Monday, September 2, 2019

The Lager Queen of Minnesota

The Lager Queen of Minnesota by J. Ryan Stradal
Book Review

Edith and Helen are sisters who grew up on a farm in north central Minnesota in the 1940s to the early sixties. They become estranged when their father leaves the farm to Helen, the younger, at his death some time in the 1960s.

Before that, Edith and her new husband, Stanley, leave their roles as caretaker and hired hand to move to the small city where's he's been offered a job. Stanley's no farmer and Edith's dad is not well, but this decision surprises Helen because Edith is loyal, hard-working, and lives to help people.

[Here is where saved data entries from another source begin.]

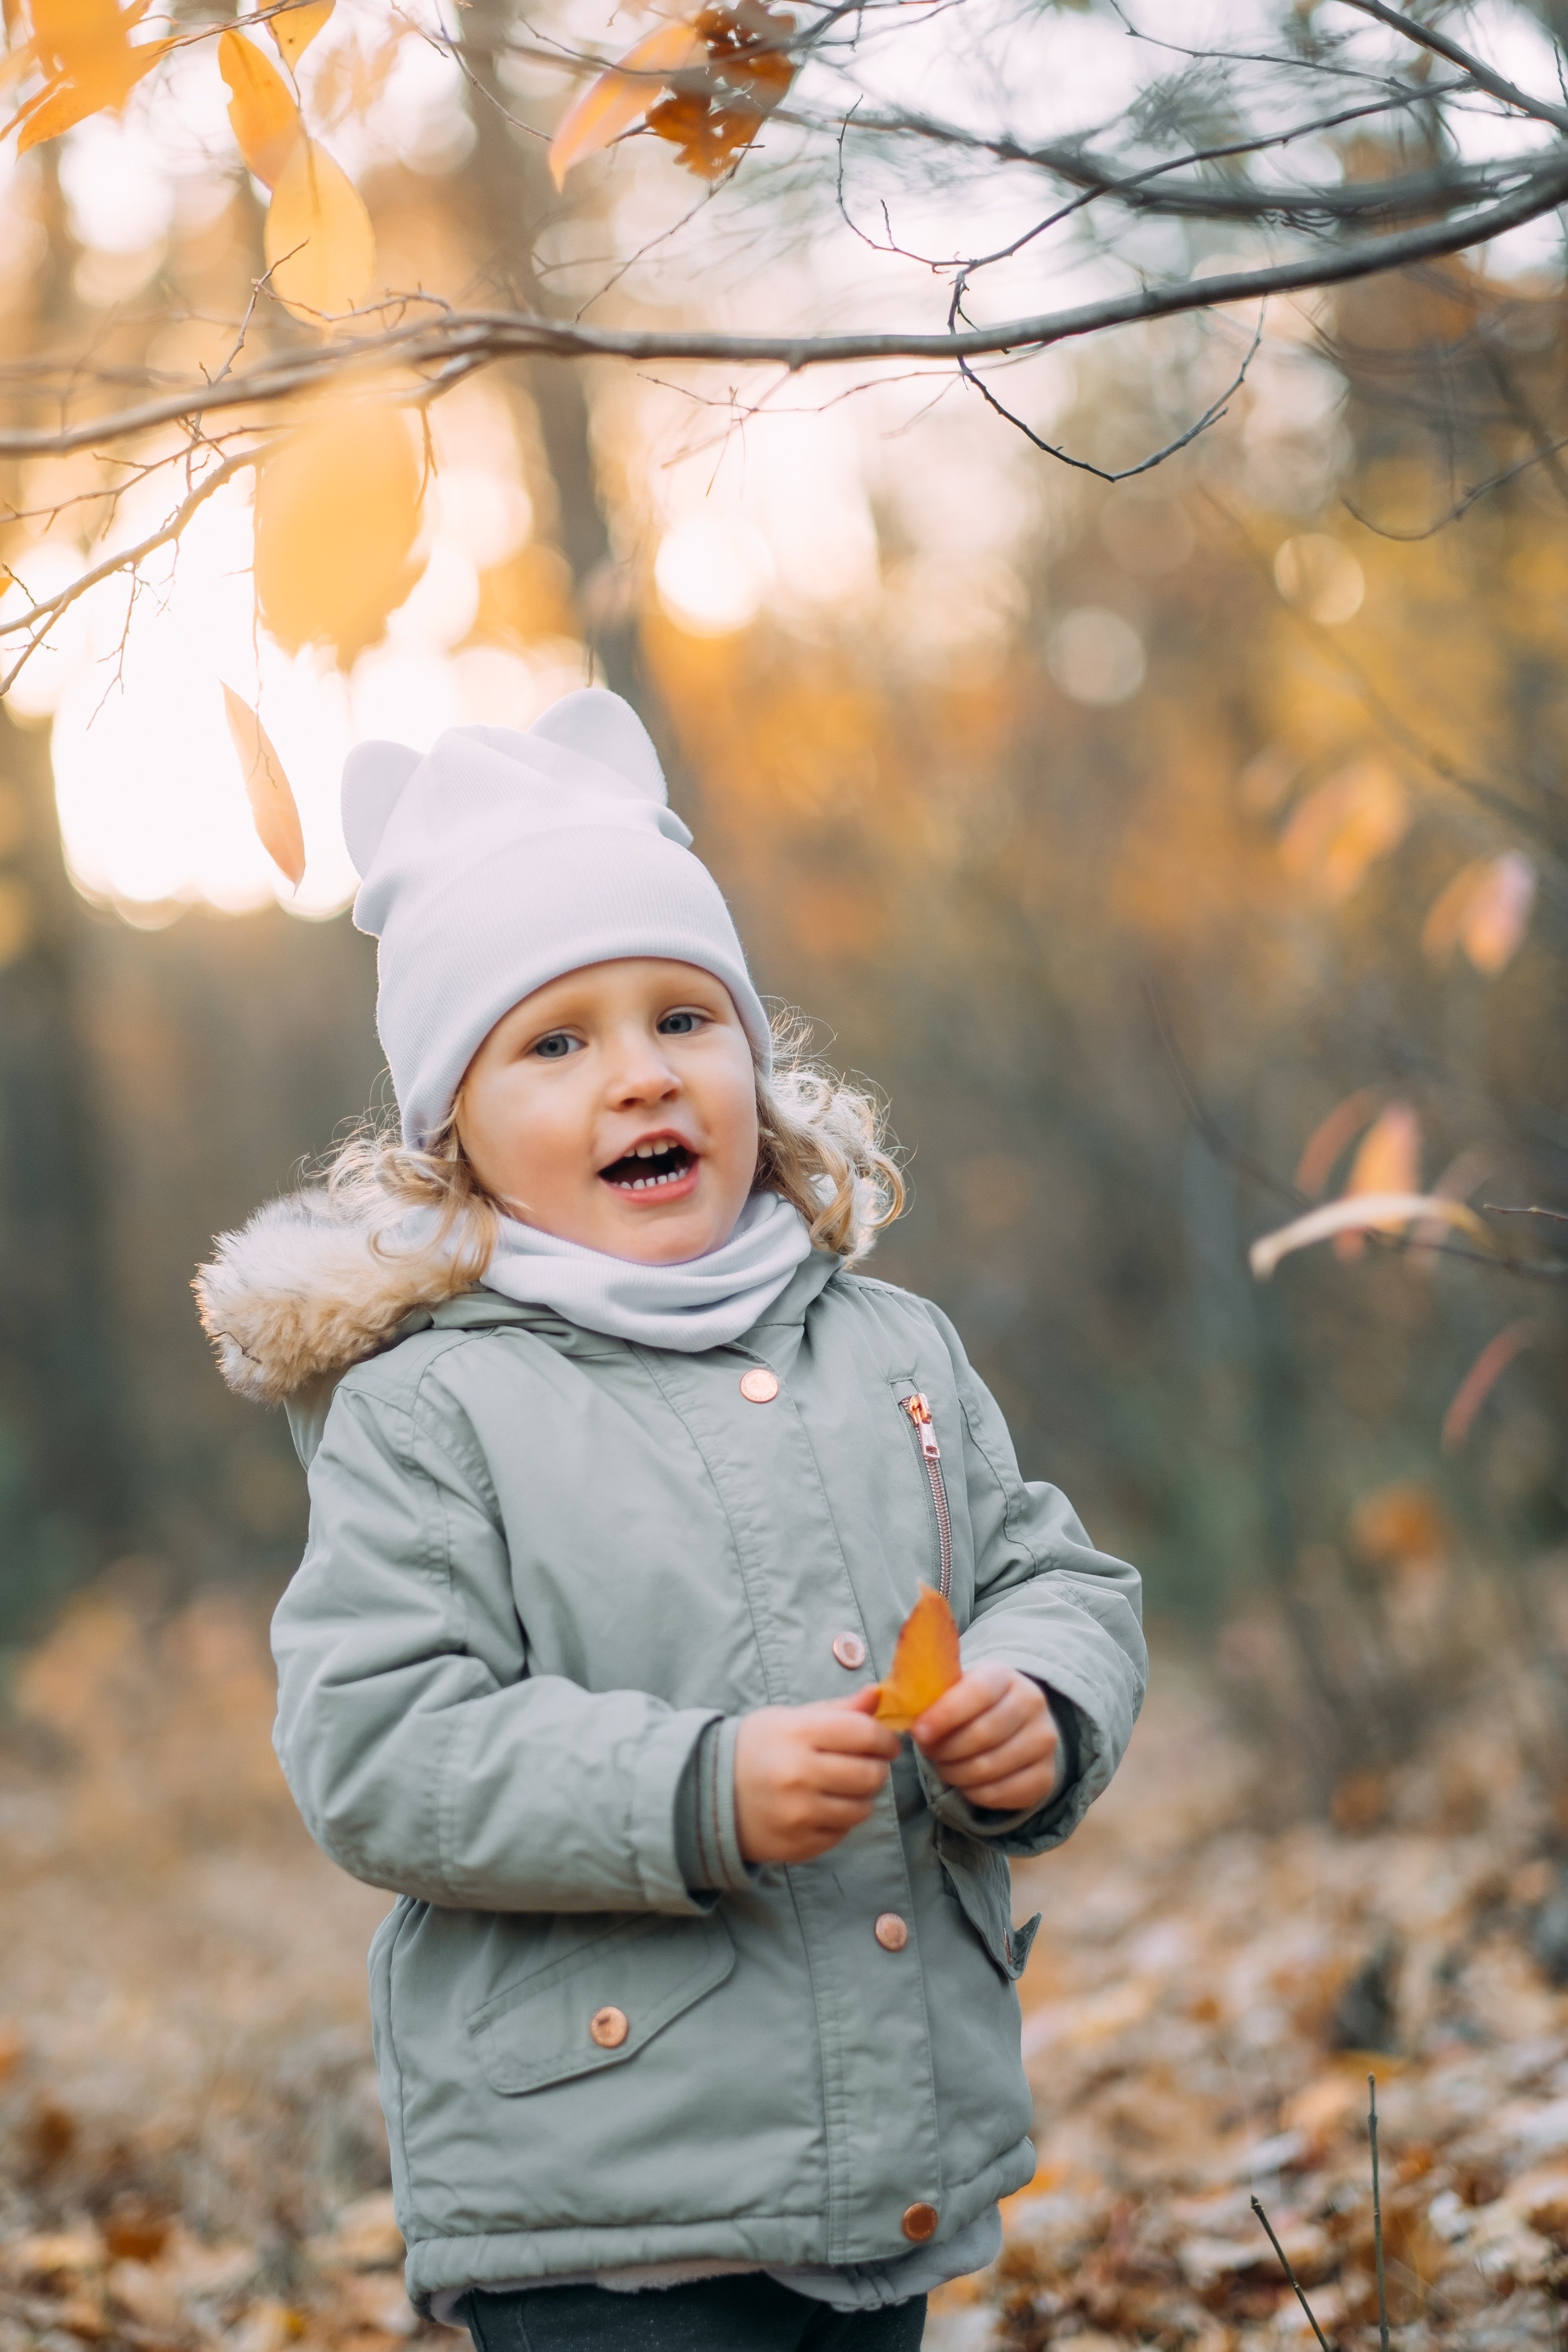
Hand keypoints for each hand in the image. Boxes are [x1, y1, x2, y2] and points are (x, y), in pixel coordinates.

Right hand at [734, 1689, 902, 1863]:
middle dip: (878, 1768)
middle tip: (868, 1765)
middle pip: (870, 1774)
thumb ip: (837, 1710)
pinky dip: (841, 1819)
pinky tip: (823, 1807)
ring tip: (843, 1786)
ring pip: (863, 1808)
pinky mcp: (798, 1845)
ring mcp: (798, 1814)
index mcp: (797, 1733)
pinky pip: (843, 1832)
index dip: (885, 1739)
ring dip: (862, 1796)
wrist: (708, 1792)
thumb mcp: (790, 1718)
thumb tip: (876, 1695)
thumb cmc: (757, 1747)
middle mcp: (798, 1774)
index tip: (887, 1743)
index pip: (864, 1734)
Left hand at [913, 1666, 1058, 1813]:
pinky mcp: (1045, 1776)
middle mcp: (1032, 1704)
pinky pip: (1001, 1793)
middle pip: (982, 1735)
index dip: (945, 1715)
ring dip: (956, 1773)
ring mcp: (1043, 1741)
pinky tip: (965, 1782)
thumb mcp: (956, 1688)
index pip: (978, 1693)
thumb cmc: (972, 1704)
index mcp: (1005, 1676)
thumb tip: (901, 1715)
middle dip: (945, 1750)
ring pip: (989, 1768)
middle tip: (929, 1752)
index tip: (918, 1733)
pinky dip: (974, 1793)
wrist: (1015, 1720)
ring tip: (944, 1766)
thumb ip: (932, 1697)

Helen hasn't paid attention to what's happening at the farm since she left for college three years ago, much less to Edith, but she sees how to turn this event to her advantage. Helen fell obsessively in love with the taste of beer and the process of brewing it when she was 15, and has been spending her college years learning everything she can about it. Her fiance, Orval, is from a beer-making family whose brewery has failed. Helen and Orval are trying to revive the business, but they need money.

Helen persuades her father, who is clearly not going to last much longer, to leave the farm to her. She promises she will give Edith her share when the brewery is making money. She and Edith never speak after Helen breaks the news, and the sharing plan falls aside.

Edith is not the kind of person to dwell on financial misfortune; she's much more sad to have no parents and an estranged sister. Edith and Stanley never have much money, and neither does anyone else they know. Edith resolutely, sometimes even cheerfully, shrugs off never owning a home, having no savings, and working well past the age she is when the book starts. (She's 63 and working in the kitchen of a nursing home.) Helen is ambitious, driven, and lonely (though she has Orval) but she doesn't care. Success is what she wants at all costs.

Edith's granddaughter Diana becomes the third major character in the story. A mixture of Edith's Minnesotan unpretentiousness and morality, and Helen's shrewd assessment of how to profit from all she encounters, she's the catalyst for Edith and Helen to find the end of their stories.

We know the setting of a book often works as a character in its own right. In The Lager Queen, it's not quite so much the rural landscape of north central Minnesota as it is the sturdy, unassuming civility of Edith and her friends. They judge people who don't play by their rules: don't swear, don't ask personal questions, be friendly and honest--but they keep it to themselves. Emotions are sublimated. But once in a while they'll make a subtle, insider joke about someone with people they trust.

My dad grew up just like that in the same area, and I recognize my cousins' way of talking in this book. Stradal, who's from Minnesota, has captured the personality of the region in a laugh-out-loud, entertaining, yet respectful, way. He also must love beer. I don't drink it, but this book is saturated with detailed descriptions of hops, brewing facilities, types of beer and their taste. I started to want a cold bottle.